The detected plasma AA concentrations in this study were lower than MAA concentrations, similar to findings reported for cats [10,35], dogs [9] and horses [12] administered the same dose, and for donkeys administered different doses [14]. This suggests that the MAA to AA metabolism occurs similarly in different animal species, i.e., the production of AA and the conversion of AA into AAA do not present variable metabolism profiles between species or individuals due to low AA concentrations. The AUC was also lower, as AA is a product of MAA metabolism [15].

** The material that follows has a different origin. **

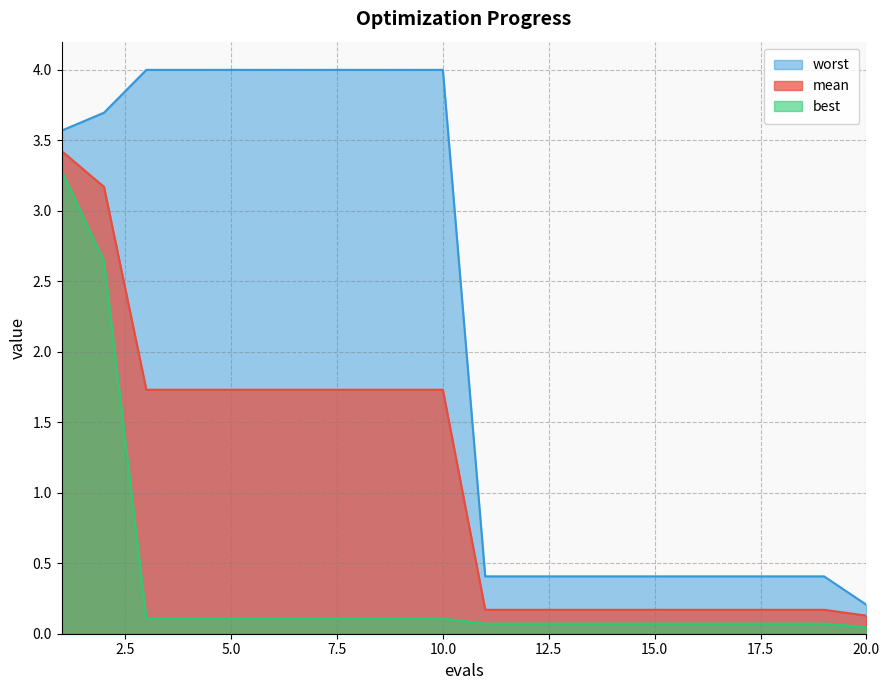

Rank the categories by worst value from highest to lowest.

3, 4, 5, 6, 7, 8, 9, 10, 2, 1, 11, 12, 13, 14, 15, 16, 17, 18, 19, 20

The plasma concentration of MAA was rapidly reached due to the abrupt entry of metamizole into the vascular compartment, which is quickly hydrolyzed into MAA. The MAA C₀ value was considerably higher in this study (456.93 µg mL⁻¹) compared to the C_max value reported by Giorgi et al. [9]. These differences reflect the employed analytical method and the physical and genetic characteristics of the animals assessed herein. The MAA AUC was quite high, above other studies, representing high drug exposure over time in the present study.

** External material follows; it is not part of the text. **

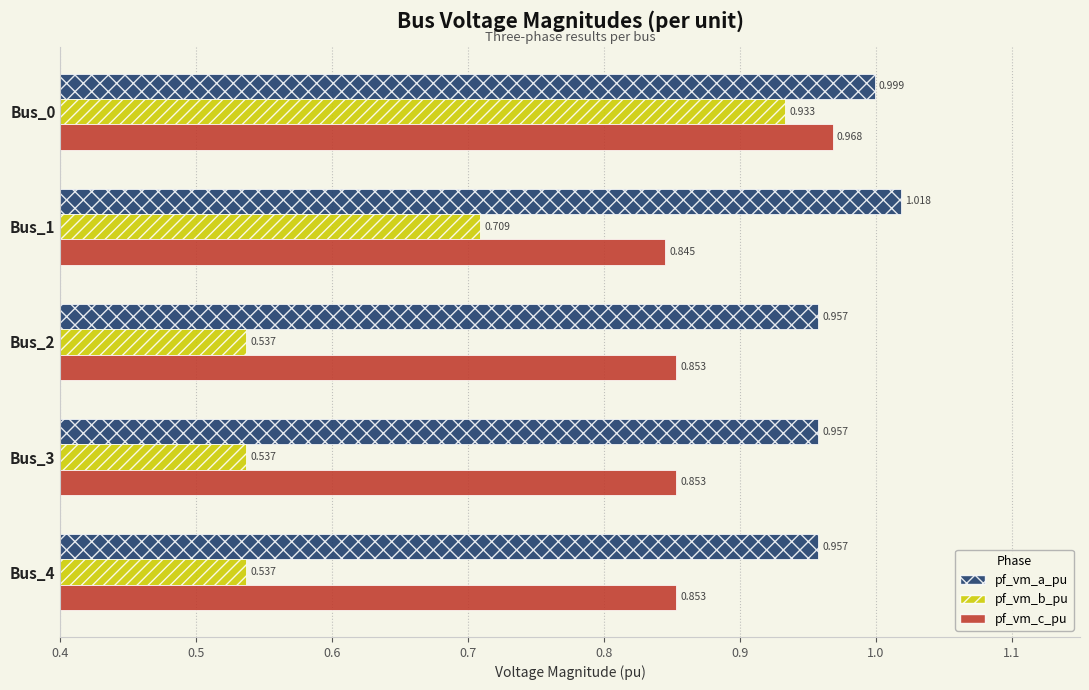

Which series has the largest total across all categories?

pf_vm_a_pu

Regarding pharmacokinetic AA data, the T_½ value reported in the present study was of 6.72 h, comparable to dogs (8.05 h) as reported by Giorgi et al. [9], as well as donkeys (7.11 h) [14] and cats (13.66 h) as reported by de Paula et al. [10], reinforcing a slower metamizole metabolism in felines. The analyzed AA parameters differed only slightly from data previously reported for dogs, demonstrating similar AA metabolism profiles in both studies carried out on dogs and suggesting that canine metabolic routes do not vary significantly. MAA and AA pharmacokinetic and metabolism profiles are quite distinct, with AA following a model similar to the intramuscular administration profile, unlike MAA, which follows an intravenous administration profile. This is due to the transformation of MAA into AA. In this sense, Arcoverde et al. [21] carried out pharmacotherapeutic monitoring of dipyrone in donkeys, reporting AA accumulation during dipyrone administration carried out every 12 h. These data should be assessed in dogs to verify whether the same is observed in canines and evaluate the clinical implications.

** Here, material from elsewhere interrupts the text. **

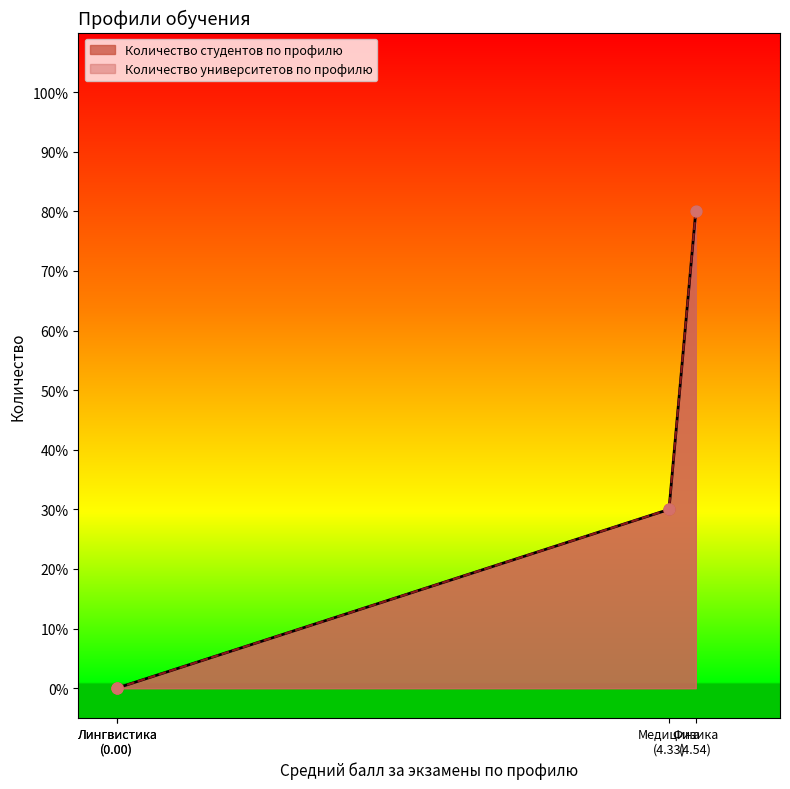

At which category is the sum across all series the highest?

Физика (4.54)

Regarding adverse effects, episodes of vomiting and salivation were not observed in dogs, although they have been reported in cats [10,35], with the only effect observed herein encompassing increased respiratory rates, lasting an average of 15 min in three animals, two from the SM group and one from the NM group. It is important to highlight that these animals presented agitated behavior, which may have contributed to the occurrence of this effect and is not clinically relevant. No donkeys [14] or horses [12] presented adverse effects. The clinical studies carried out by Imagawa et al. [23] in dogs and Pereira et al. [29] in cats did not report relevant adverse effects regarding hematological changes, while Zanuzzo et al. [24] detected transient platelet aggregation inhibition. This is noteworthy because dipyrone is banned in several countries due to the hematological effects found in humans [16]. Thus, further studies correlating metamizole pharmacokinetic profiles with physiological and hematological changes should be carried out, as well as more studies employing different doses and administration intervals to determine alternatives for different metamizole doses in dogs.

5. Conclusions

The findings reported herein suggest that achieved plasma concentrations may promote analgesic and anti-inflammatory effects associated with cyclooxygenase inhibition, with few adverse effects in dogs. Two active dipyrone metabolites were formed in dogs, and the analytical UPLC-MS method was deemed adequate for their detection. Further studies involving pharmacokinetics, pharmacogenetics (concerning the polymorphism associated with dipyrone metabolism) and pharmacotherapeutic monitoring are necessary to determine T½ differences in order to define an appropriate dipyrone dose range for dogs.